Dataset records:
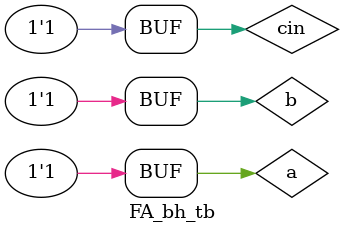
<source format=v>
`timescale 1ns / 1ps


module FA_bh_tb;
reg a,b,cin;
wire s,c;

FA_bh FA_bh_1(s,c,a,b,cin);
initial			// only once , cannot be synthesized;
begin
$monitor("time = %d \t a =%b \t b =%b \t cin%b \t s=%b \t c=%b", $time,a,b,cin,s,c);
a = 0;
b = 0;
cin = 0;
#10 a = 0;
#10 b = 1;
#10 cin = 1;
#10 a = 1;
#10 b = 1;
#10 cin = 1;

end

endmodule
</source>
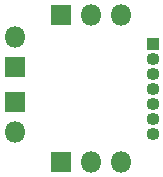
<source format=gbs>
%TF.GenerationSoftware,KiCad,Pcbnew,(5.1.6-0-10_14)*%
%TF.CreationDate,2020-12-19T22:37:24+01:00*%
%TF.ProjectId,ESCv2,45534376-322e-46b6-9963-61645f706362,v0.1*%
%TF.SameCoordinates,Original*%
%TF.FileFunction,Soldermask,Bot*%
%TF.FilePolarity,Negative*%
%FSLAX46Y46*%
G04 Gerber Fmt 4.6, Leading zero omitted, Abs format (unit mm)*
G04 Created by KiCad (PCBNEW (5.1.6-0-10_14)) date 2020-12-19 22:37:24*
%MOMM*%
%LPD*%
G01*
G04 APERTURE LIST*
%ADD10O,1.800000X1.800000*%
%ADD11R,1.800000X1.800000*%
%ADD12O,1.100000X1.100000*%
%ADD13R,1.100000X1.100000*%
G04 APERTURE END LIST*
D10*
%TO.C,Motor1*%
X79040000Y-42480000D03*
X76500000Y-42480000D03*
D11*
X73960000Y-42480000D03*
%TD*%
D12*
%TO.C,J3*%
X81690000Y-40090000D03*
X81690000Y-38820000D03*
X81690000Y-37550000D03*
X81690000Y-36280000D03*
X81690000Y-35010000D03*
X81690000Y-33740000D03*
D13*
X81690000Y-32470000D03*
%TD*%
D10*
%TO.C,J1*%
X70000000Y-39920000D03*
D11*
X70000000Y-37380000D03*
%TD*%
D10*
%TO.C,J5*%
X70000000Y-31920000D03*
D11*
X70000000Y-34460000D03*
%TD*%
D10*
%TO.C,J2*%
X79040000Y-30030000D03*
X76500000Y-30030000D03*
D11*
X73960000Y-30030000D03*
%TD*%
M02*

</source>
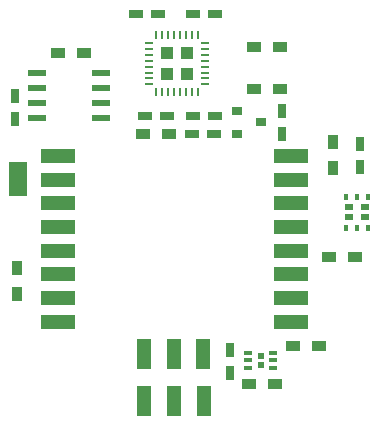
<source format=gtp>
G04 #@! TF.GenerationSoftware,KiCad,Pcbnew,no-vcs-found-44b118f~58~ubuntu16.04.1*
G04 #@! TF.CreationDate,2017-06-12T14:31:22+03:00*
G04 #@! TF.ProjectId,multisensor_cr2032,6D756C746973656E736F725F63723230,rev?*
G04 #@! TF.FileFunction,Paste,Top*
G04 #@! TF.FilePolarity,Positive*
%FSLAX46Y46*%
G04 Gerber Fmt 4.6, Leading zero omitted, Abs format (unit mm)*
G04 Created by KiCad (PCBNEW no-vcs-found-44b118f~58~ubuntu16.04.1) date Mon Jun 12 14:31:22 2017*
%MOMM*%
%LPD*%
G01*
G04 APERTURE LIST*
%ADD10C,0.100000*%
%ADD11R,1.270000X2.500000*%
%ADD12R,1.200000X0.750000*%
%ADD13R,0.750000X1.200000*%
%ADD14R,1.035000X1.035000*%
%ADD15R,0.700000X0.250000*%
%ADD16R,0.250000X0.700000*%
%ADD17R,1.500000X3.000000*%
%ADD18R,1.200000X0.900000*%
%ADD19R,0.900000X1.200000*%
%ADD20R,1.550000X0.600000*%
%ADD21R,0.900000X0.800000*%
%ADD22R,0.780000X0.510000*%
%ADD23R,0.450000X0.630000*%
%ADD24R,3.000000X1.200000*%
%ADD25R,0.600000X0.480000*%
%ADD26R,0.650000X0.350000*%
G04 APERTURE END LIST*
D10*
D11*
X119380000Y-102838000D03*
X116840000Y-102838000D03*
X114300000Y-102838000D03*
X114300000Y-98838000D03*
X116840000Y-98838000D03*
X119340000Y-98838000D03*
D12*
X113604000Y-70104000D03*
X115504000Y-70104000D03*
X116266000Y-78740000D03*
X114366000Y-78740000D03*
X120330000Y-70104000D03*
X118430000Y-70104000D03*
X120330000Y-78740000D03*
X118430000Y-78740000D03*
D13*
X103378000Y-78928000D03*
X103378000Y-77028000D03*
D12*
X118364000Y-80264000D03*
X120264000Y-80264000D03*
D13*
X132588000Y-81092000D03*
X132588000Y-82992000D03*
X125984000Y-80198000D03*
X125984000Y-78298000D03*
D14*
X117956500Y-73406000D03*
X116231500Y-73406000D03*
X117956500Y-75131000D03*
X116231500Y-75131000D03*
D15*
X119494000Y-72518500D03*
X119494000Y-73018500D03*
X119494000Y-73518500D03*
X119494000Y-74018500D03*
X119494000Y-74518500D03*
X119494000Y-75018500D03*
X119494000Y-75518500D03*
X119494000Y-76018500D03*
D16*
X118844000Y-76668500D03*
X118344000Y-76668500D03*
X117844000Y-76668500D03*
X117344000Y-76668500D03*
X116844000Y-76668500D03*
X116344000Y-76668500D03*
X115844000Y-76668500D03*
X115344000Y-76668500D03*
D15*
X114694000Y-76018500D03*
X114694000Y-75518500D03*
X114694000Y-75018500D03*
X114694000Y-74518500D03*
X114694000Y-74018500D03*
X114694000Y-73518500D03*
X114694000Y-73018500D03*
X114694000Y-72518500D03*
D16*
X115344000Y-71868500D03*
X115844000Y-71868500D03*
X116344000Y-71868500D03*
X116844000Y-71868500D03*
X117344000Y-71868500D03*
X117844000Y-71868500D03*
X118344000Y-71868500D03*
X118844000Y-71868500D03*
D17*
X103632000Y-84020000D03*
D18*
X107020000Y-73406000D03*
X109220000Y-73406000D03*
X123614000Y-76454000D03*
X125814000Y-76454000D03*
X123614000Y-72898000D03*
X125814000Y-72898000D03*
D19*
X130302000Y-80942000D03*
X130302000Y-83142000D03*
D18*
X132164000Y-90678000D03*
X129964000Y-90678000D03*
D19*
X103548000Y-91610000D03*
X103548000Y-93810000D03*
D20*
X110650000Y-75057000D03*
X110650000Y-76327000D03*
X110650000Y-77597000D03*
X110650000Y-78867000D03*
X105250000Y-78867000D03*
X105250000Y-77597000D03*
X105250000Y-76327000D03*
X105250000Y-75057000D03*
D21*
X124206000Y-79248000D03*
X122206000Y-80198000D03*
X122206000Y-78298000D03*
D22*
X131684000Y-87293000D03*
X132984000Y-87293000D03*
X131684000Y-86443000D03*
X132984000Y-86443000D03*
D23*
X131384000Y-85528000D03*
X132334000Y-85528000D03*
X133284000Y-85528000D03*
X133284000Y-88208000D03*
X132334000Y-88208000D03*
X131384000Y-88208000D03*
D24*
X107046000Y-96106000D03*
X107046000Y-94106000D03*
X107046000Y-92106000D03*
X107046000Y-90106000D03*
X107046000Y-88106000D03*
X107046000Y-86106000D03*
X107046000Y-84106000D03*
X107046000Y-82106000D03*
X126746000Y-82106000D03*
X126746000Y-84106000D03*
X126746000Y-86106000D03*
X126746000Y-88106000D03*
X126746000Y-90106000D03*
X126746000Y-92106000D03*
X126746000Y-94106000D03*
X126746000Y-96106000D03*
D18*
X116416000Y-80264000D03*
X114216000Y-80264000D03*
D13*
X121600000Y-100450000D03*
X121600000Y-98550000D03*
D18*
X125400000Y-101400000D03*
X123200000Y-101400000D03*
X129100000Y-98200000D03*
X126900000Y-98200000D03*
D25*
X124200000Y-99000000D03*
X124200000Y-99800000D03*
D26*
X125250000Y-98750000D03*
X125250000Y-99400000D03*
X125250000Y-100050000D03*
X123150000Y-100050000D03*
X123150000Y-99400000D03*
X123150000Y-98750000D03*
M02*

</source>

==

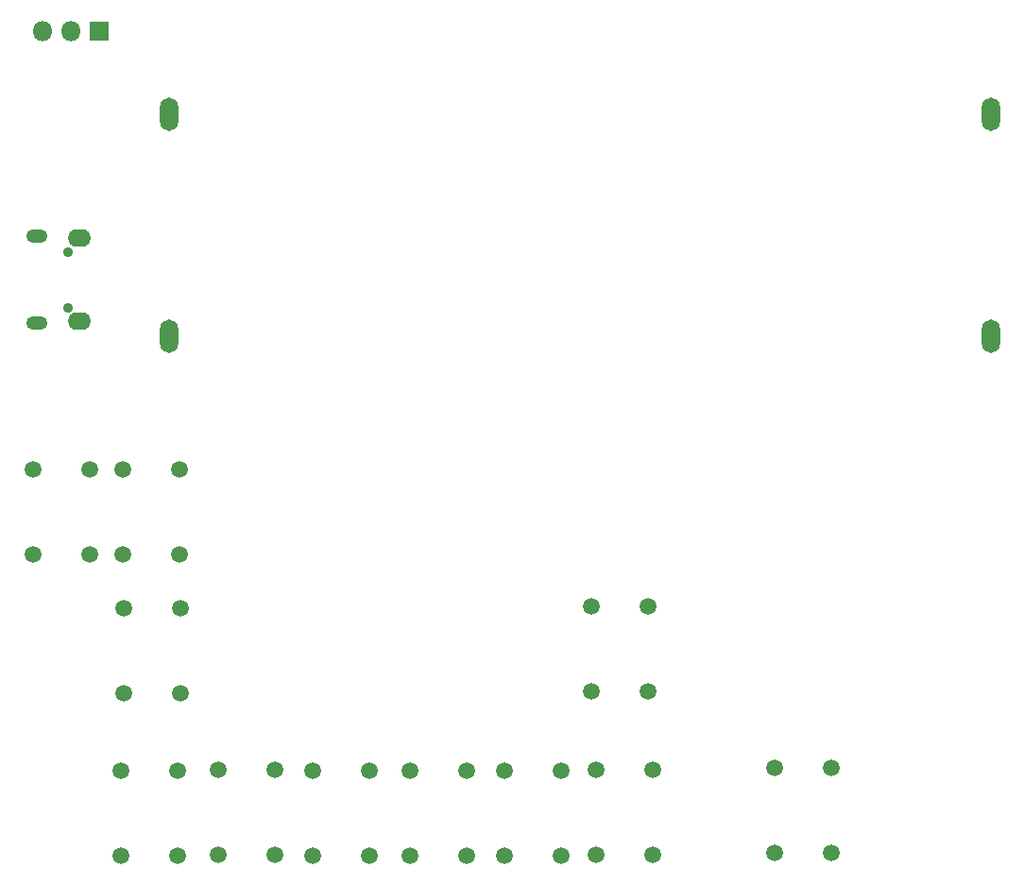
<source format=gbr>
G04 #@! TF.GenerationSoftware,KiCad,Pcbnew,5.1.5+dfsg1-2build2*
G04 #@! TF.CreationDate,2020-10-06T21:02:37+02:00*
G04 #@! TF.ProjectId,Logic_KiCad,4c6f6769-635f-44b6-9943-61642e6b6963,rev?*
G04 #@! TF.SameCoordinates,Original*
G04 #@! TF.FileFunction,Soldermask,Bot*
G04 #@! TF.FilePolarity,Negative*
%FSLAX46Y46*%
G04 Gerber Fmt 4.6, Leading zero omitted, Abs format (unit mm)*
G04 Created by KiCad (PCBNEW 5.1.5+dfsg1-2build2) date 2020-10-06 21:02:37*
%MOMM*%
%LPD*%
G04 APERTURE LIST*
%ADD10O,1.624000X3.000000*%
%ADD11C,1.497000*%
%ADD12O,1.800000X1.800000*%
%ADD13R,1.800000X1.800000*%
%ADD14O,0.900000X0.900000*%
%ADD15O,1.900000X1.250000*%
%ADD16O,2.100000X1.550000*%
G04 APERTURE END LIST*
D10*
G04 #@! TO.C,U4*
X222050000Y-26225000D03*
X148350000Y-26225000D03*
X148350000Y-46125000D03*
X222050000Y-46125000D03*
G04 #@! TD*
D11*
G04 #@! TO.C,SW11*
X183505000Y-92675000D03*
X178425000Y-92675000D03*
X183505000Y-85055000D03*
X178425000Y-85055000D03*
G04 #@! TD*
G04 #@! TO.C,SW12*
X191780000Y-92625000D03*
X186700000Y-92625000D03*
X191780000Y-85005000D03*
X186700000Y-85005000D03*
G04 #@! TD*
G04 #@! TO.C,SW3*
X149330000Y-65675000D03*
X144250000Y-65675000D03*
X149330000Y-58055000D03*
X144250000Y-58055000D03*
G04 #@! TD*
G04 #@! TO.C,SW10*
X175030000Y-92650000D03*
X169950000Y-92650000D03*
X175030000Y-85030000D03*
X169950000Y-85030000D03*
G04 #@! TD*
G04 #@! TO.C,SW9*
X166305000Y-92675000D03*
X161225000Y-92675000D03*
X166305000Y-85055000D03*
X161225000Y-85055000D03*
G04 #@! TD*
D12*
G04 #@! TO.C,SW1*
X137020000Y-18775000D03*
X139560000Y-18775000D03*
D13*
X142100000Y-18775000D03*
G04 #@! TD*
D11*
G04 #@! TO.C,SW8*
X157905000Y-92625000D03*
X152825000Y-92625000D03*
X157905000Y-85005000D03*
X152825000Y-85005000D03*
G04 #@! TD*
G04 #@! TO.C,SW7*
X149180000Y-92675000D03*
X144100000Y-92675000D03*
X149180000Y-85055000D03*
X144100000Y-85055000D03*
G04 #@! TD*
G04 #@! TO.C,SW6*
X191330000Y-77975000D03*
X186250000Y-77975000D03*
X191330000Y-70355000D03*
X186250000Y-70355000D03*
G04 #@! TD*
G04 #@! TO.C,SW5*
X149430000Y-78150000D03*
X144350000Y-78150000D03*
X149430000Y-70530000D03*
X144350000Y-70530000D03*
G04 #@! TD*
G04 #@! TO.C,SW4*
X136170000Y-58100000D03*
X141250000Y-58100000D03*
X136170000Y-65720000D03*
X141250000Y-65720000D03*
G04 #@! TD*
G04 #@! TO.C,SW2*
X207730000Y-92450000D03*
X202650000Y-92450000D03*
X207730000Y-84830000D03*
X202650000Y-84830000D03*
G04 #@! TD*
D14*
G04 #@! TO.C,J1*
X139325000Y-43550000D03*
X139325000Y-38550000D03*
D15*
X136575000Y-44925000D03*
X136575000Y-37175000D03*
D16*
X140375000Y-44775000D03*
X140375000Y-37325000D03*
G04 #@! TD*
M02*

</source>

Exercise description:
Going back to the entries above, set down exactly the lines that begin at the one with "X114694000Y-76018500D03*" and end at the one with "X126900000Y-98200000D03*", both included, and nothing else.

Solution for this task:
X114694000Y-76018500D03*
X114694000Y-75518500D03*
X114694000Y-75018500D03*
X114694000Y-74518500D03*
X114694000Y-74018500D03*
X114694000Y-73518500D03*
X114694000Y-73018500D03*
X114694000Y-72518500D03*
D16*
X115344000Y-71868500D03*
X115844000Y-71868500D03*
X116344000Y-71868500D03*
X116844000Y-71868500D03*
X117344000Y-71868500D03*
X117844000Y-71868500D03*
X118344000Y-71868500D03*
X118844000Y-71868500D03*
D17*
X103632000Y-84020000D03*
D18*
X107020000Y-73406000D03*
X109220000Y-73406000D03*
X123614000Y-76454000D03*
X125814000Y-76454000D03*
X123614000Y-72898000D03*
X125814000Y-72898000D03*
D19*
X130302000Y-80942000D03*
X130302000Y-83142000D03*
D18*
X132164000Y-90678000D03*
X129964000Y-90678000D03*
D19*
X103548000Y-91610000D03*
X103548000Y-93810000D03*
D20*
X110650000Y-75057000D03*
X110650000Y-76327000D03*
X110650000Y-77597000D03*
X110650000Y-78867000D03*
X105250000Y-78867000D03*
X105250000Y-77597000D03*
X105250000Y-76327000D03*
X105250000Y-75057000D03*
D21*
X124206000Y-79248000D03*
X122206000Y-80198000D03*
X122206000Y-78298000D03*
D22*
X131684000Y-87293000D03*
X132984000Y-87293000D03*
X131684000Y-86443000D03*
X132984000Y-86443000D03*
D23*
X131384000Y-85528000D03*
X132334000Y-85528000D03*
X133284000Y-85528000D03*
X133284000Y-88208000D03*
X132334000Y-88208000D03*
X131384000Y-88208000D03*
D24*
X107046000Y-96106000D03*
X107046000Y-94106000D03*
X107046000Y-92106000D03*
X107046000Y-90106000D03*
X107046000Y-88106000D03*
X107046000Y-86106000D03*
X107046000Y-84106000D03*
X107046000Y-82106000D03*
X126746000Y-82106000D03*
X126746000Y-84106000D03*
X126746000Y-86106000D03*
X126746000Y-88106000D03*
X126746000Y-90106000D03*
X126746000Y-92106000D03*
X126746000Y-94106000D03*
X126746000Y-96106000D03*
D18*
X116416000Y-80264000D03*
X114216000Y-80264000D03*
D13*
X121600000Y-100450000D03*
X121600000Y-98550000D03*
D18*
X125400000Y-101400000D03*
X123200000Y-101400000D03*
X129100000Y-98200000D03*
X126900000Y-98200000D03*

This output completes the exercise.